GST/HST Input Tax Credits
If you are registered for GST/HST (which is mandatory once your revenue exceeds $30,000 over four consecutive calendar quarters), you can recover the GST/HST you pay on business purchases through Input Tax Credits (ITCs).
Eligible ITCs for owner-operators include the tax paid on:
- Fuel purchases within Canada.
- Truck and trailer repairs and parts.
- Tires and shop supplies.
- Professional services (accounting, legal).
- Office supplies and technology.
- Toll charges. Use our toll calculator to estimate tolls on your routes and track them for ITC claims.
File your GST/HST return on time and claim every eligible ITC. Late filings can result in penalties and interest, and unclaimed ITCs expire after four years. Review your fuel and expense receipts quarterly rather than scrambling at year-end.
Quick-collect method: If your annual revenue (including GST/HST) is $400,000 or less, you may be eligible for the Quick Method of accounting, which simplifies your remittance calculation. Run the numbers both ways to see which method saves you more.
Record-Keeping Tips
CRA requires you to keep all business records for a minimum of six years from the end of the tax year to which they relate. For owner-operators, that means holding onto:
- All fuel receipts or fuel card statements.

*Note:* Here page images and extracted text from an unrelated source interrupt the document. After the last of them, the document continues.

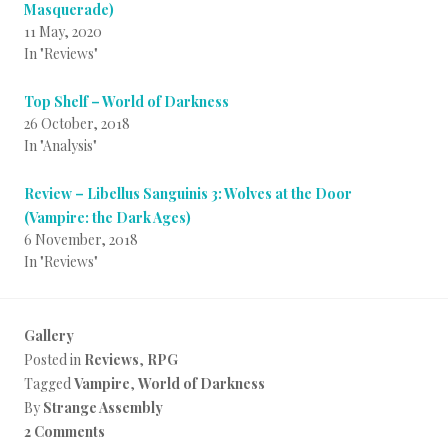
Masquerade)
11 May, 2020
In "Reviews"
Top Shelf – World of Darkness
26 October, 2018
In "Analysis"
Review – Libellus Sanguinis 3: Wolves at the Door
(Vampire: the Dark Ages)
6 November, 2018
In "Reviews"
Gallery
Posted in
Reviews
,
RPG
Tagged
Vampire
,
World of Darkness
By
Strange Assembly
2 Comments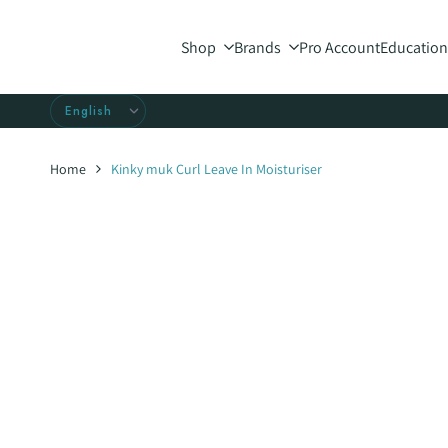
Skip
to
Shop
Brands
Pro Account
Education
content
Home
Kinky muk Curl Leave In Moisturiser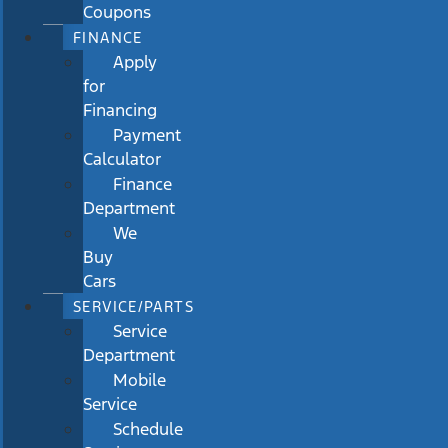
Coupons
FINANCE
Apply
for
Financing
Payment
Calculator
Finance
Department
We
Buy
Cars
SERVICE/PARTS
Service
Department
Mobile
Service
Schedule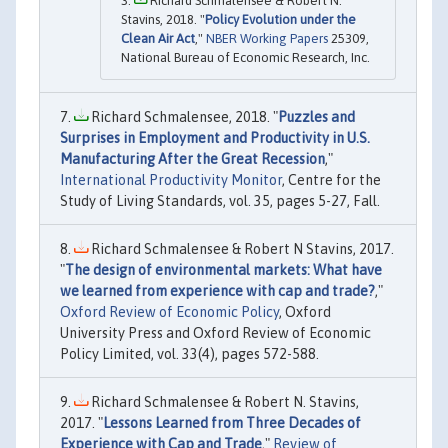
Richard Schmalensee & Robert N.
Stavins, 2018. "
Policy Evolution under the
Clean Air Act
,"
NBER Working Papers
25309,
National Bureau of Economic Research, Inc.
Richard Schmalensee, 2018. "
Puzzles and
Surprises in Employment and Productivity in U.S.
Manufacturing After the Great Recession
,"
International Productivity Monitor
, Centre for the
Study of Living Standards, vol. 35, pages 5-27, Fall.
Richard Schmalensee & Robert N Stavins, 2017.
"
The design of environmental markets: What have
we learned from experience with cap and trade?
,"
Oxford Review of Economic Policy
, Oxford
University Press and Oxford Review of Economic
Policy Limited, vol. 33(4), pages 572-588.
Richard Schmalensee & Robert N. Stavins,
2017. "
Lessons Learned from Three Decades of
Experience with Cap and Trade
,"
Review of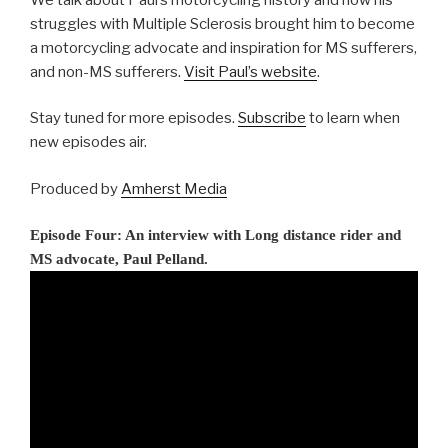
struggles with Multiple Sclerosis brought him to become
a motorcycling advocate and inspiration for MS sufferers,
and non-MS sufferers.
Visit Paul’s website
.
Stay tuned for more episodes.
Subscribe
to learn when
new episodes air.
Produced by
Amherst Media
Episode Four: An interview with Long distance rider and
MS advocate, Paul Pelland.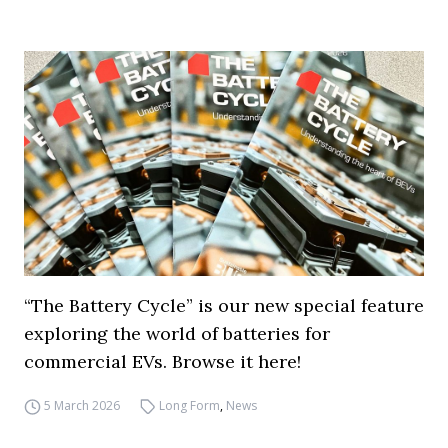
“The Battery Cycle” is our new special feature
exploring the world of batteries for
commercial EVs. Browse it here!
5 March 2026
Long Form
,
News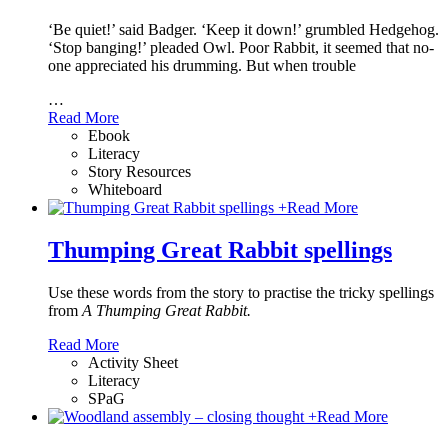
‘Be quiet!’ said Badger. ‘Keep it down!’ grumbled Hedgehog.
‘Stop banging!’ pleaded Owl. Poor Rabbit, it seemed that no-
one appreciated his drumming. But when trouble
…
Read More
Ebook
Literacy
Story Resources
Whiteboard
+
Read More
Thumping Great Rabbit spellings
Use these words from the story to practise the tricky spellings
from
A Thumping Great Rabbit.
Read More
Activity Sheet
Literacy
SPaG
+
Read More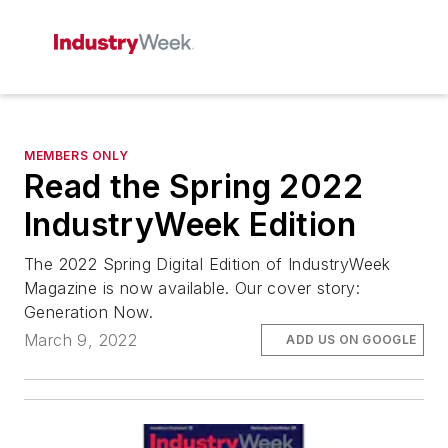
MEMBERS ONLY
Read the Spring 2022
IndustryWeek Edition
The 2022 Spring Digital Edition of IndustryWeek
Magazine is now available. Our cover story:
Generation Now.
March 9, 2022
ADD US ON GOOGLE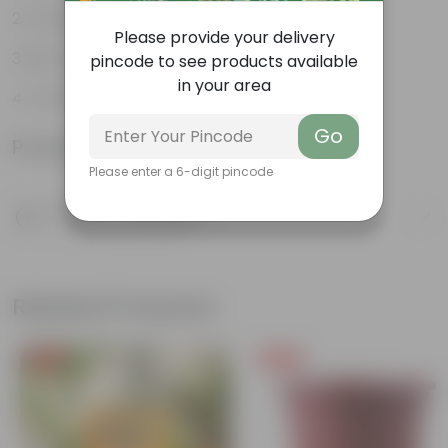
Ancient plants
Please provide your delivery
Bio-indicators
pincode to see products available
in your area
Thrive in moist environments
Go
Product Information
Please enter a 6-digit pincode
Product Description
Know your product
Related Products
Free Gift
Free Gift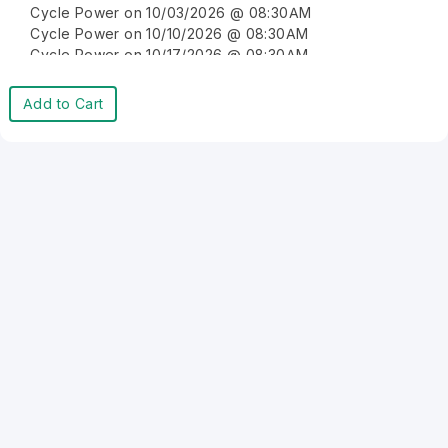
Cycle Power on 10/03/2026 @ 08:30AM
Cycle Power on 10/10/2026 @ 08:30AM
Cycle Power on 10/17/2026 @ 08:30AM
Cycle Power on 10/24/2026 @ 08:30AM
Cycle Power on 10/31/2026 @ 08:30AM
Add to Cart
Cycle Power on 11/07/2026 @ 08:30AM
Cycle Power on 11/14/2026 @ 08:30AM
Cycle Power on 11/21/2026 @ 08:30AM
Cycle Power on 11/28/2026 @ 08:30AM
Cycle Power on 12/05/2026 @ 08:30AM
Cycle Power on 12/12/2026 @ 08:30AM
Cycle Power on 12/19/2026 @ 08:30AM
Cycle Power on 12/26/2026 @ 08:30AM
Cycle Power on 01/02/2027 @ 08:30AM
Cycle Power on 01/09/2027 @ 08:30AM
Cycle Power on 01/16/2027 @ 08:30AM
Cycle Power on 01/23/2027 @ 08:30AM
Cycle Power on 01/30/2027 @ 08:30AM
Cycle Power on 02/06/2027 @ 08:30AM
Cycle Power on 02/13/2027 @ 08:30AM
Cycle Power on 02/20/2027 @ 08:30AM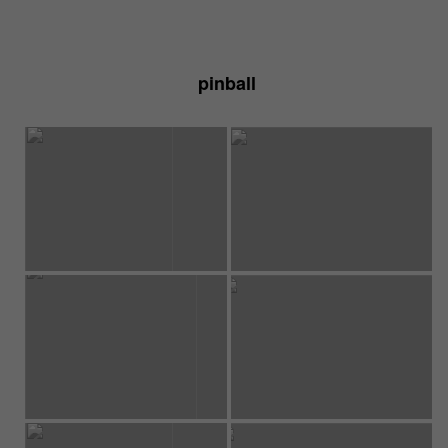
pinball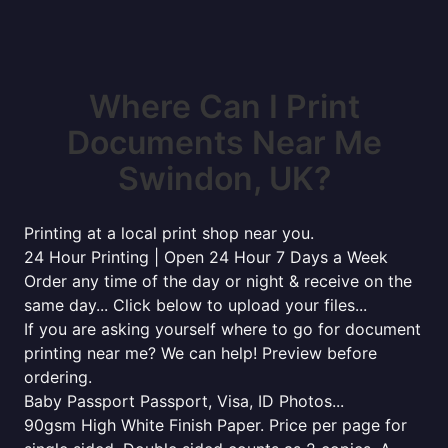
Where Can I Print
Documents Near Me
Swindon, UK?
Printing at a local print shop near you.
24 Hour Printing | Open 24 Hour 7 Days a Week
Order any time of the day or night & receive on the
same day... Click below to upload your files...
If you are asking yourself where to go for document
printing near me? We can help! Preview before
ordering.
Baby Passport Passport, Visa, ID Photos...
90gsm High White Finish Paper. Price per page for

- Maintenance and repair invoices.
- Insurance policy documents and premium receipts.
- TL2 trip logs with dates, times, and destinations.
- Bank and credit card statements for business accounts.
- Lease or financing agreements for your truck and trailer.
- Home office expense records (utility bills, mortgage statements, property tax notices).
Go digital wherever possible. Scan or photograph paper receipts and store them in organized folders by month and category. Paper receipts fade, get lost, and take up space. A clear digital archive makes filing faster and audits far less stressful.
Separate your business and personal finances completely. A dedicated business bank account and credit card make it dramatically easier to track deductible expenses and defend your claims if CRA comes calling.
Final Thoughts
Owner-operator tax deductions in Canada are extensive, but only if you know what to claim and keep the records to back it up. Between fuel, meals, insurance, CCA, home office, and GST/HST ITCs, the deductions available to you can amount to tens of thousands of dollars per year.
File your T2125 carefully, keep clean records, and review your deductions against this list before every filing. If your situation is complex — multiple vehicles, cross-border operations, or corporate structure — consider consulting a tax professional who understands the trucking industry. The cost of good advice almost always pays for itself at tax time.
Drive safe, and keep more of what you earn.